## INSTRUCTIONS FOR THE TASK:
Skipping each picture, output the entries exactly as they stand below.

Saved data entries:
----

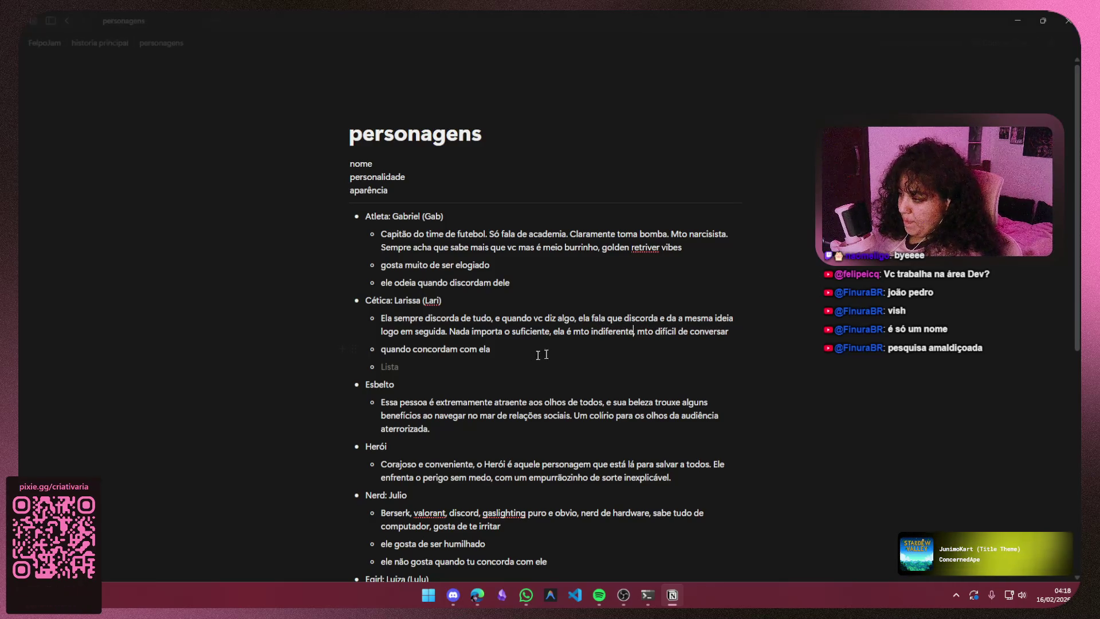
- Add the bullet "não gosta quando você é mais indiferente que ela" and switch back to the Figma board
left_click(507, 359)
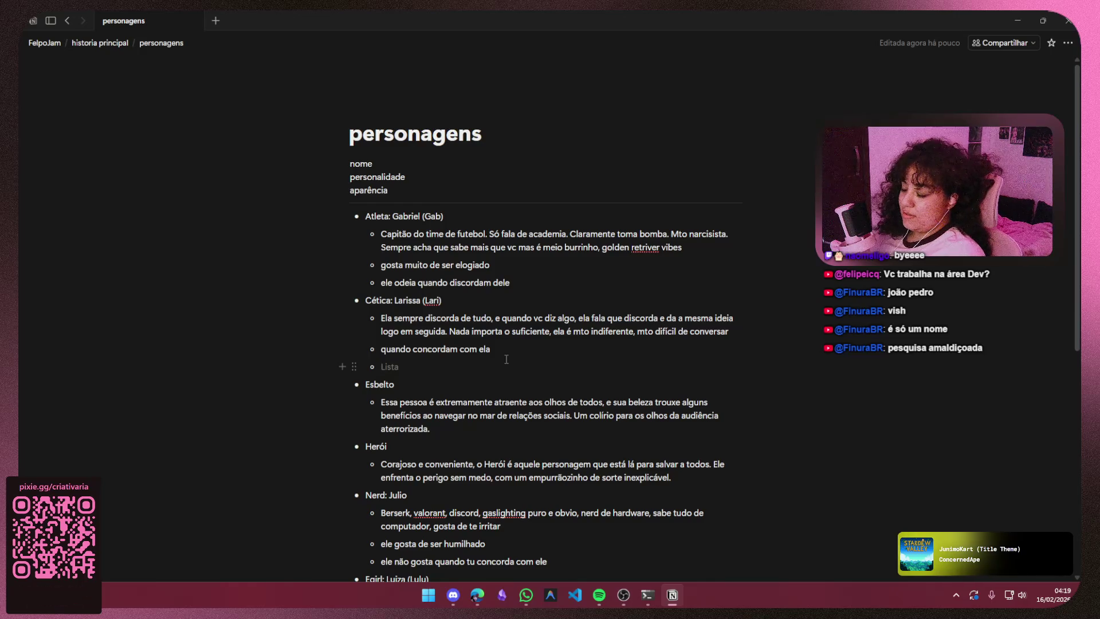
type("não")
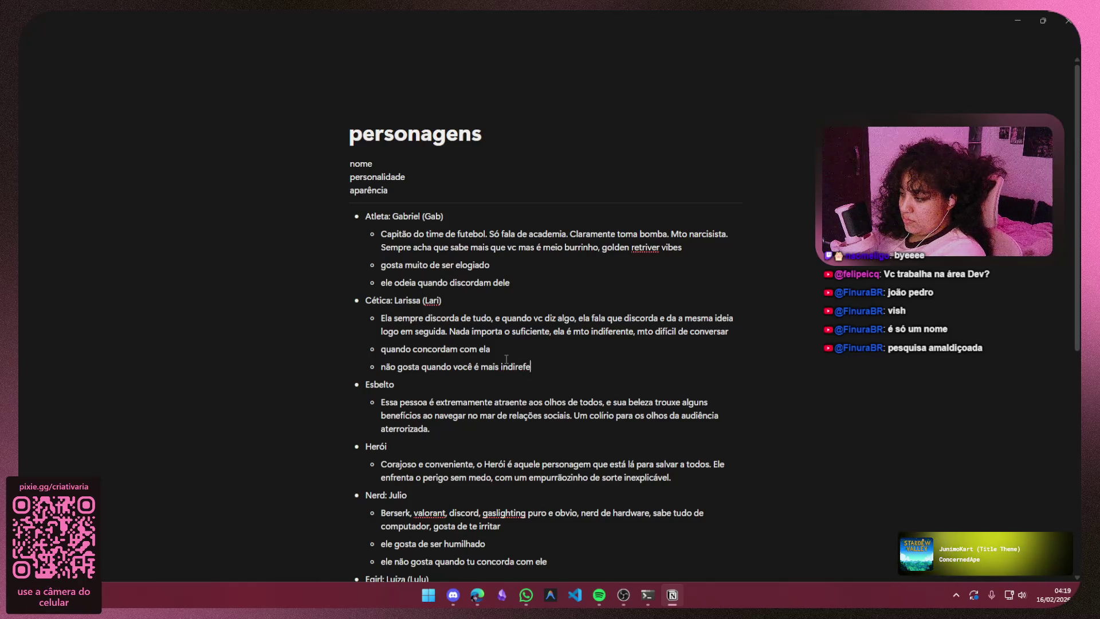
key("BackSpace")
type("ferente que ela")
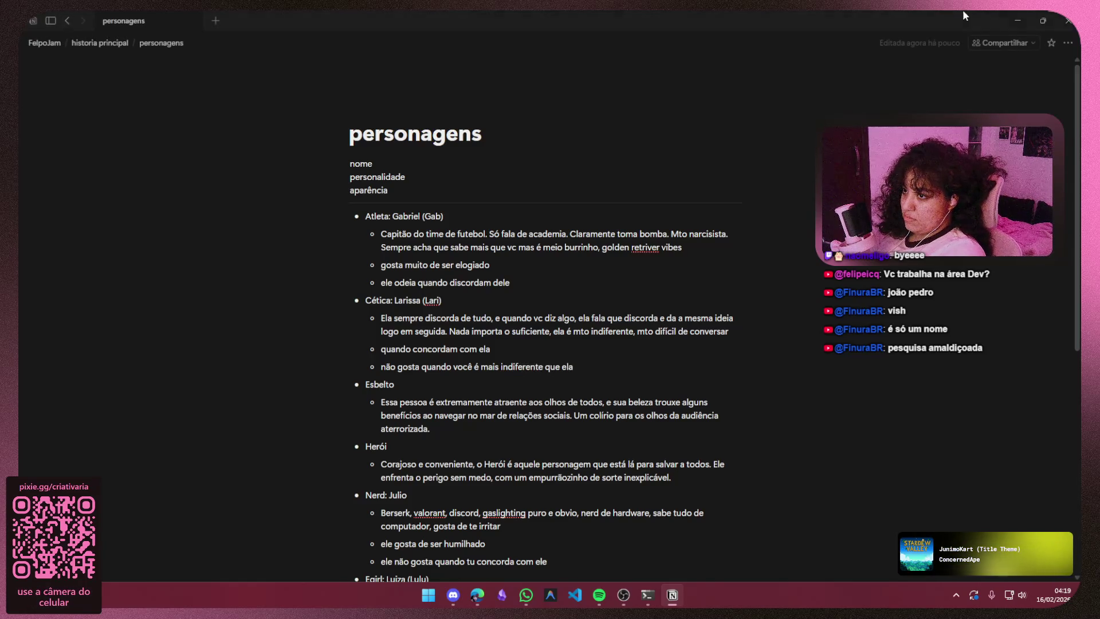
key("alt+Tab")
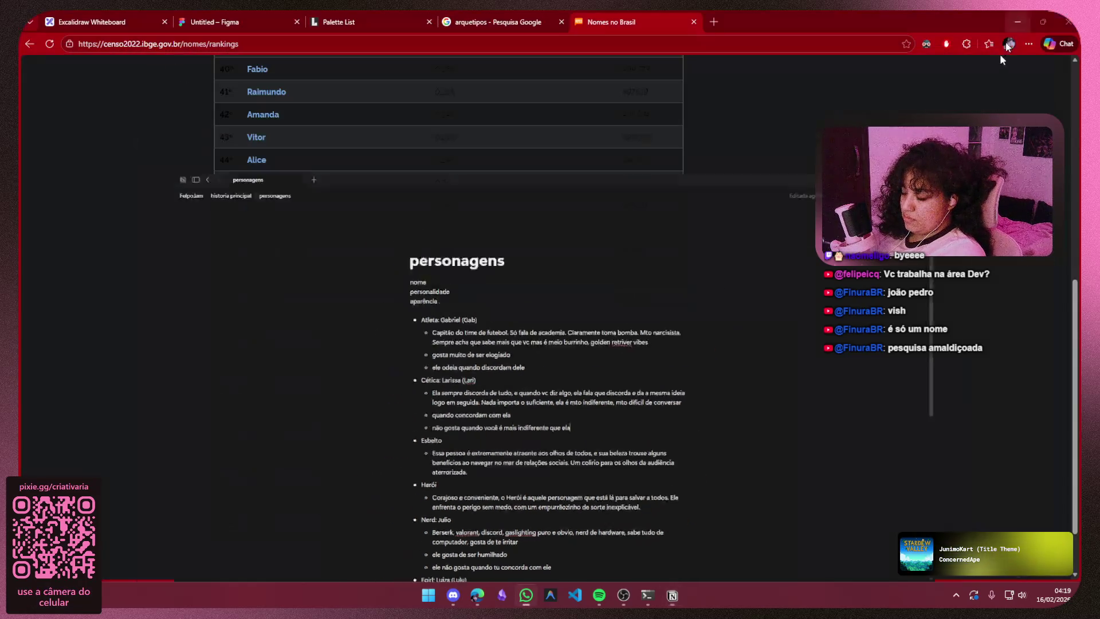
left_click(233, 16)
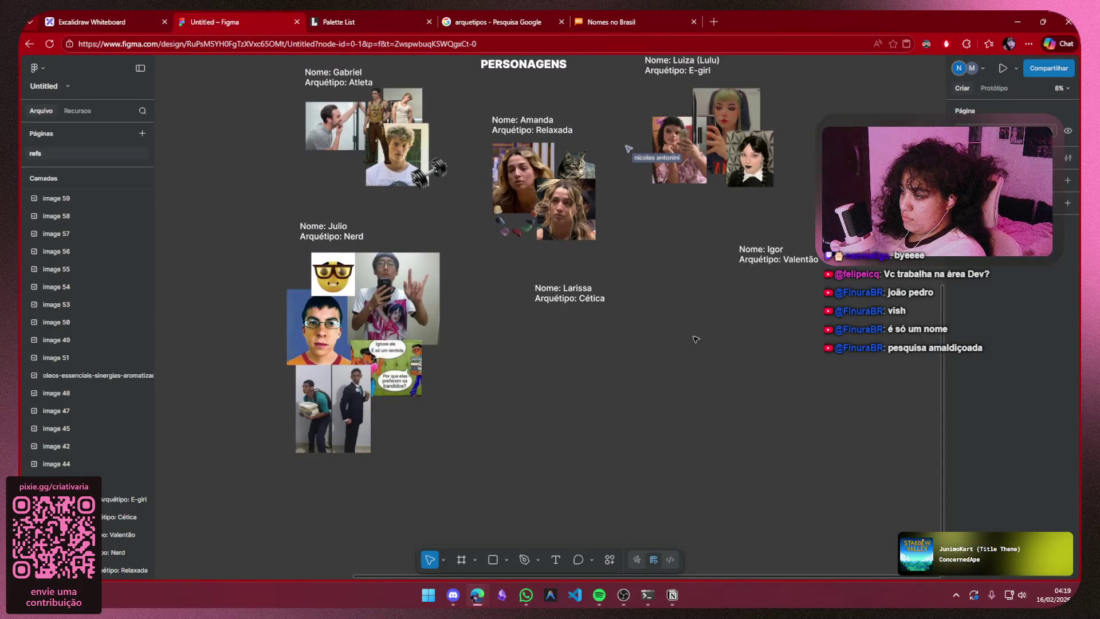
scroll(698, 333, "right", 1)
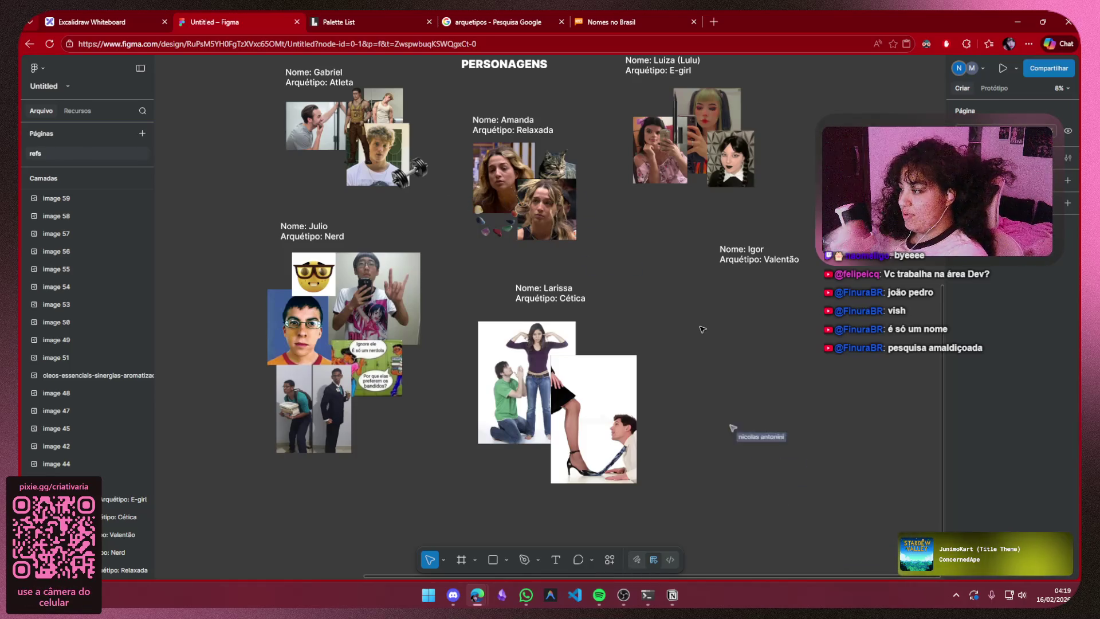
scroll(659, 323, "up", 2)
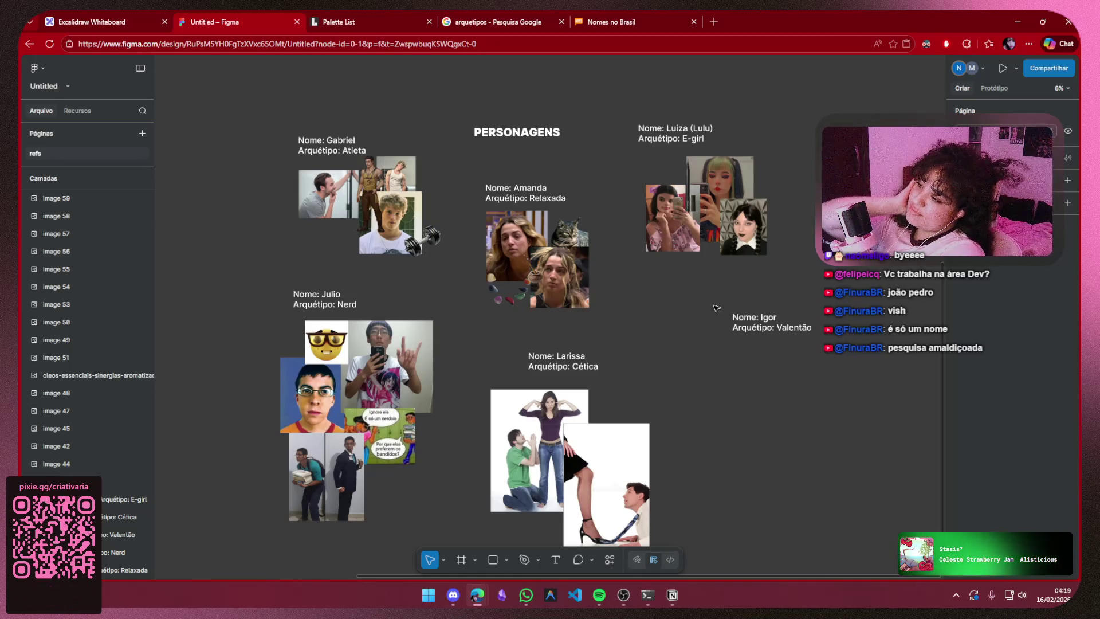
- Open a new blank browser tab after reviewing the character board
left_click(716, 23)
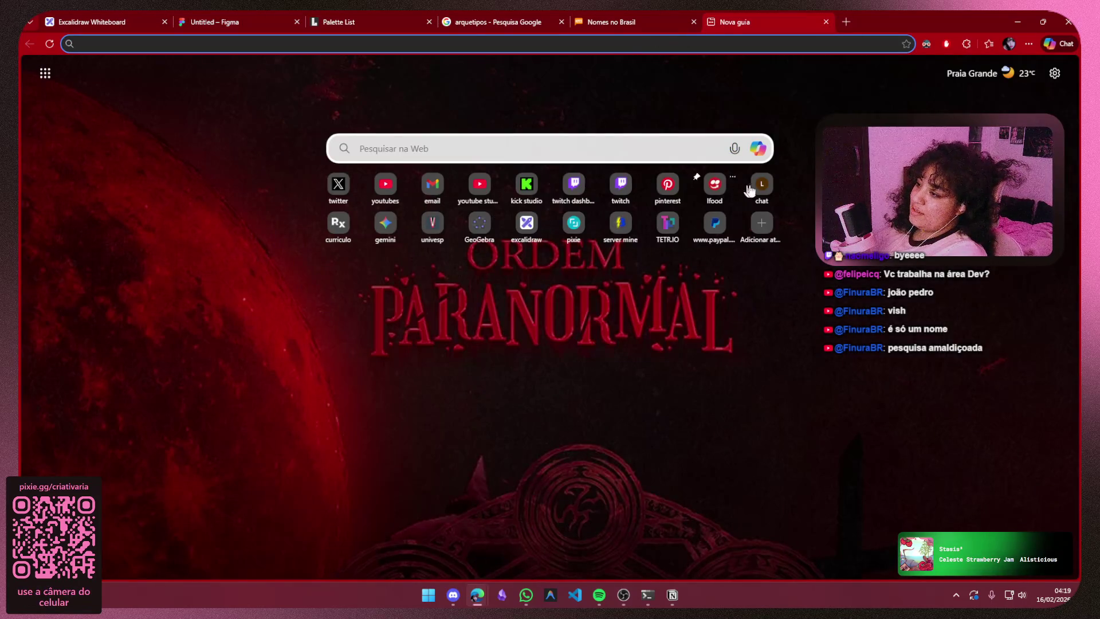
- Search Pinterest for "egirl" and open a reference pin
left_click(668, 186)
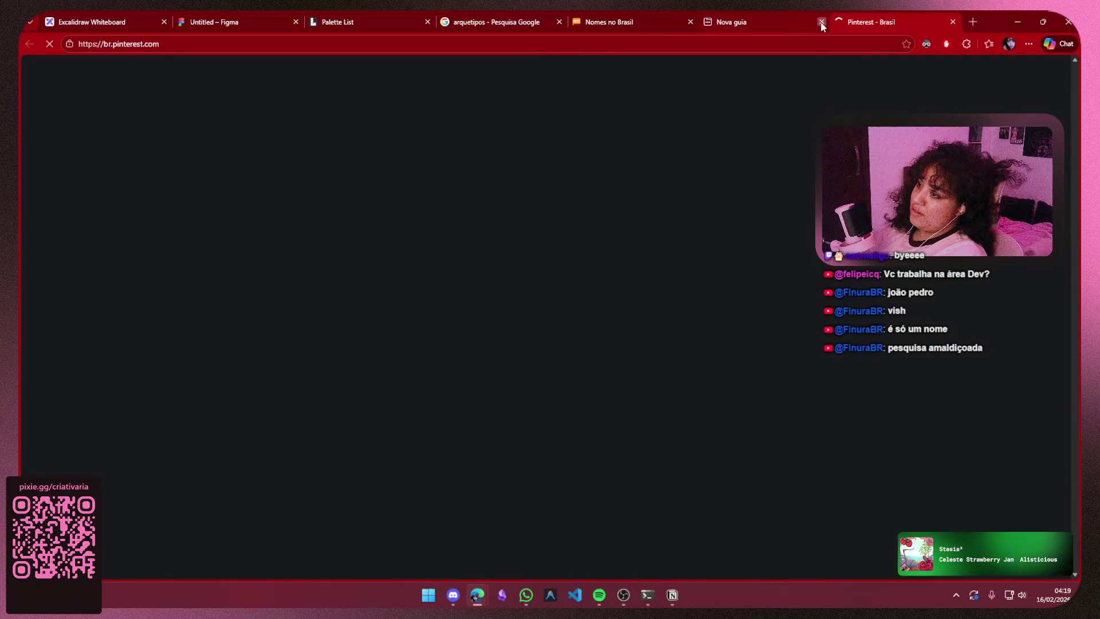
left_click(478, 79)
type("e")
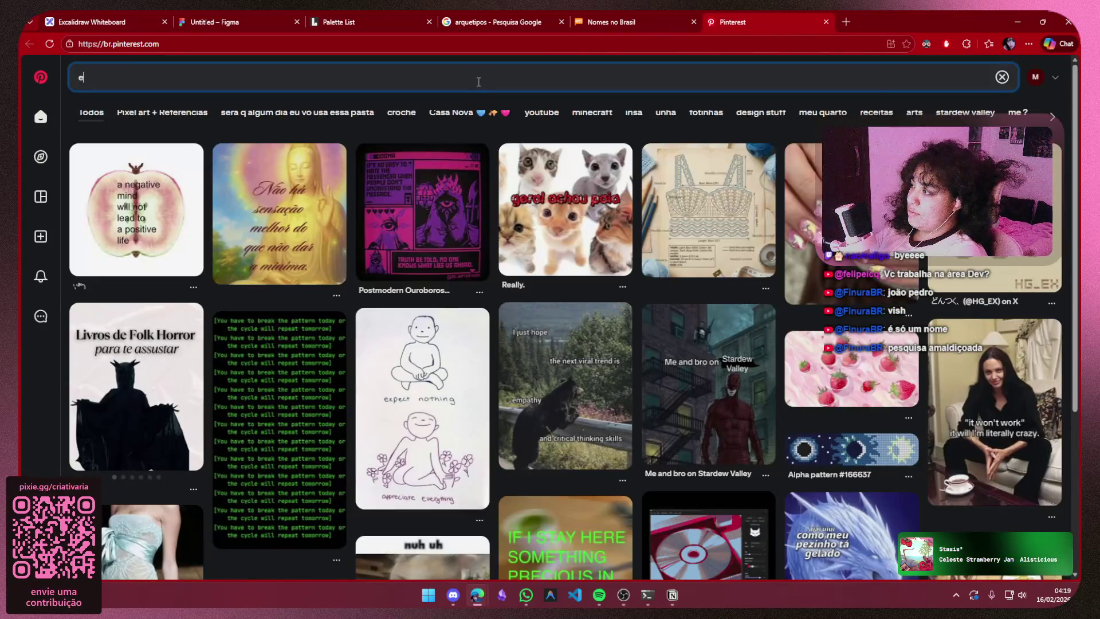
type("girl")
key("Return")
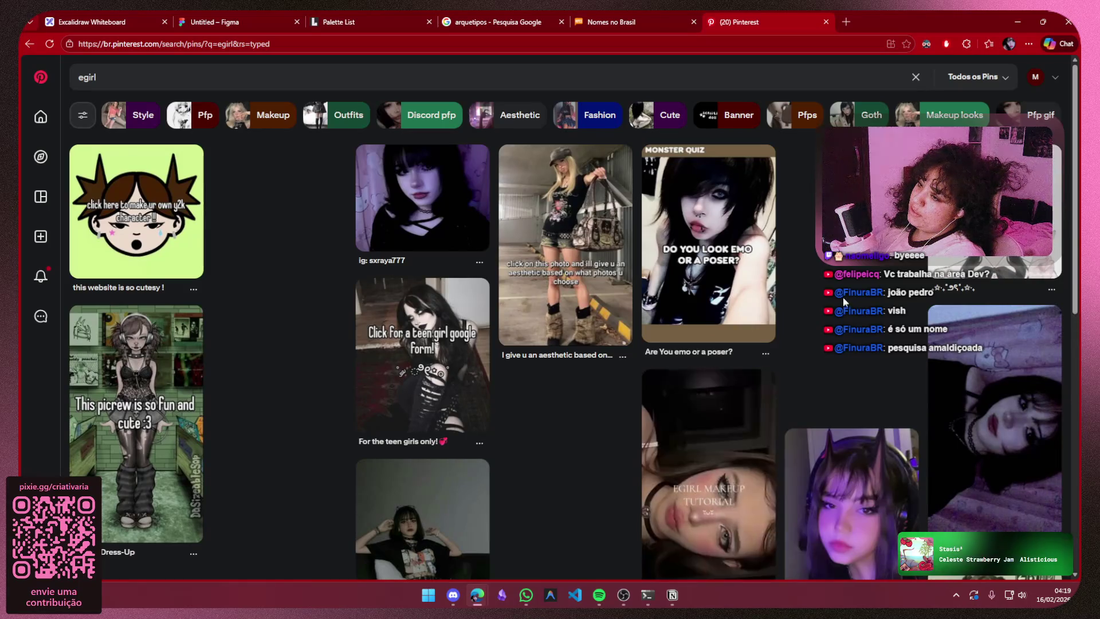
scroll(468, 321, "down", 3)
left_click(481, 284)
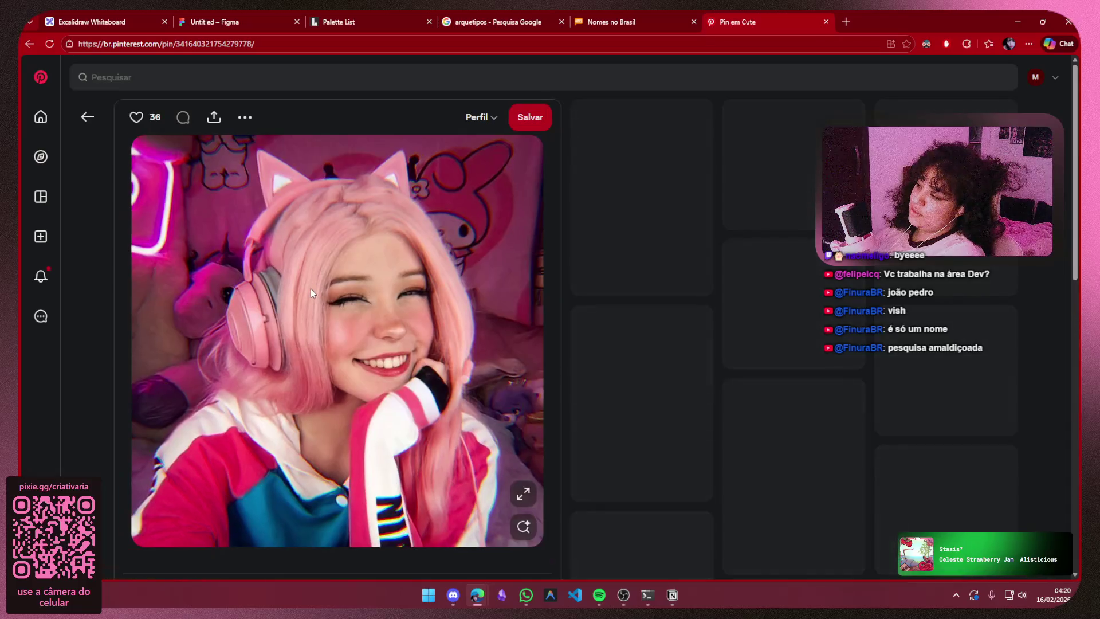
- Copy the pink-haired cat-ear photo, go back to the makeup pin and switch to Figma
right_click(310, 287)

----

## RESULT OF THIS TASK:
- Add the bullet "não gosta quando você é mais indiferente que ela" and switch back to the Figma board
left_click(507, 359)
type("não")
key("BackSpace")
type("ferente que ela")
key("alt+Tab")
left_click(233, 16)
scroll(698, 333, "right", 1)
scroll(659, 323, "up", 2)
- Open a new blank browser tab after reviewing the character board
left_click(716, 23)
- Search Pinterest for "egirl" and open a reference pin
left_click(668, 186)
left_click(478, 79)
type("e")
type("girl")
key("Return")
scroll(468, 321, "down", 3)
left_click(481, 284)
- Copy the pink-haired cat-ear photo, go back to the makeup pin and switch to Figma
right_click(310, 287)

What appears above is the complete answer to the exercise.